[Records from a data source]
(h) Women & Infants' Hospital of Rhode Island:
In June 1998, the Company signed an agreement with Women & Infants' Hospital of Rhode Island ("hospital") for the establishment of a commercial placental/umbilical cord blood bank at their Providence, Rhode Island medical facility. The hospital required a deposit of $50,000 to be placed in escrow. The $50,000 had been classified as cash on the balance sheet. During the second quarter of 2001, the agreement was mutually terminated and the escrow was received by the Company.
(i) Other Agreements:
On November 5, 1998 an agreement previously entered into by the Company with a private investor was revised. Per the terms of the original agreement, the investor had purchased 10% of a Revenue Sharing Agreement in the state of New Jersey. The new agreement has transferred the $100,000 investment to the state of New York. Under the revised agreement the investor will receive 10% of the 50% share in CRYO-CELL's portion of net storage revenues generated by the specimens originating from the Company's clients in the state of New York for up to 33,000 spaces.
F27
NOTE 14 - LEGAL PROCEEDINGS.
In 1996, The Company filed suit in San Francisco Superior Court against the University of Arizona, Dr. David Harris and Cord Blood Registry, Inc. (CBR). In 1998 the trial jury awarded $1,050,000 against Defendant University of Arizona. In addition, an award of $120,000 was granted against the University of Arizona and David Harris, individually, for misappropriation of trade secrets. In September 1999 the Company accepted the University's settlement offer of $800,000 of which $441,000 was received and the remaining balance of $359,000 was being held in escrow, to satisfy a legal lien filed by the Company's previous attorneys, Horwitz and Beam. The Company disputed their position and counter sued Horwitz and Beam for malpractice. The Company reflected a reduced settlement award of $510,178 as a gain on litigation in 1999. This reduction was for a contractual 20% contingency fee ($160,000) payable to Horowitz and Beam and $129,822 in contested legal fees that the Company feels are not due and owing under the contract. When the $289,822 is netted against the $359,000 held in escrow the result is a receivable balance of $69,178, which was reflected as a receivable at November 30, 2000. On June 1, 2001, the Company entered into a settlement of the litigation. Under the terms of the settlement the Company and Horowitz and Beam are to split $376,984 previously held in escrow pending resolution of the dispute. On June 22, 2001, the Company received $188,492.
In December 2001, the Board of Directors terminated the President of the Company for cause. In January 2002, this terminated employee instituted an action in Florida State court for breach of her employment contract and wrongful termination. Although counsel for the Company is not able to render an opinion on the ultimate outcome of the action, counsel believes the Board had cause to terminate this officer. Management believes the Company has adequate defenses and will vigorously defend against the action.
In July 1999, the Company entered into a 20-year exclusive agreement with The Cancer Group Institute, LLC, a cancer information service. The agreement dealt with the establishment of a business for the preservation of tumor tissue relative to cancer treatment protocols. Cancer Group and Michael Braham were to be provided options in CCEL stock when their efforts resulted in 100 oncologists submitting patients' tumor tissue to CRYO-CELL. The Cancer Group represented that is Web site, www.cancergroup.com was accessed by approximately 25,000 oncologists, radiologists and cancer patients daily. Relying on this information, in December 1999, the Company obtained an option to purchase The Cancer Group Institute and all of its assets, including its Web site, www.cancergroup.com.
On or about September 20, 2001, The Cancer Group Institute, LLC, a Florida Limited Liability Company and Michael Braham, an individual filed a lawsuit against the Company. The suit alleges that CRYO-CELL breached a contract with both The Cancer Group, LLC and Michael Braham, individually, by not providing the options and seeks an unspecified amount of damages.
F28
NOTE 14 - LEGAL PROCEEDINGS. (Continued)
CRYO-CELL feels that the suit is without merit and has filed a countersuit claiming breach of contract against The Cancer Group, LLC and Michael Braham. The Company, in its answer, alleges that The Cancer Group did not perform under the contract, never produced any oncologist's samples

## Task description
If the string "Hospital" appears in a line of the entries, report the line.

## Answer to this exercise
(h) Women & Infants' Hospital of Rhode Island:
In June 1998, the Company signed an agreement with Women & Infants' Hospital of Rhode Island ("hospital") for the establishment of a commercial placental/umbilical cord blood bank at their Providence, Rhode Island medical facility. The hospital required a deposit of $50,000 to be placed in escrow. The $50,000 had been classified as cash on the balance sheet. During the second quarter of 2001, the agreement was mutually terminated and the escrow was received by the Company.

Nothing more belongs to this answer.